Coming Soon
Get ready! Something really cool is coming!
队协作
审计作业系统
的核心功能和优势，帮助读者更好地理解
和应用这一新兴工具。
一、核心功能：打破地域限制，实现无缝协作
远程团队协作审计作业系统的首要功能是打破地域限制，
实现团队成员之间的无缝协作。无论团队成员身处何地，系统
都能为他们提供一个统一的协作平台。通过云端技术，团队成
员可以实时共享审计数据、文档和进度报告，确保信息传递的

▸ **EXERCISE OBJECTIVE**: What is needed is a word-for-word copy of all the records above.

▸ **SOLUTION**:
Coming Soon
Get ready! Something really cool is coming!
队协作
审计作业系统
的核心功能和优势，帮助读者更好地理解
和应用这一新兴工具。
一、核心功能：打破地域限制，实现无缝协作
远程团队协作审计作业系统的首要功能是打破地域限制，
实现团队成员之间的无缝协作。无论团队成员身处何地，系统
都能为他们提供一个统一的协作平台。通过云端技术，团队成
员可以实时共享审计数据、文档和进度报告，确保信息传递的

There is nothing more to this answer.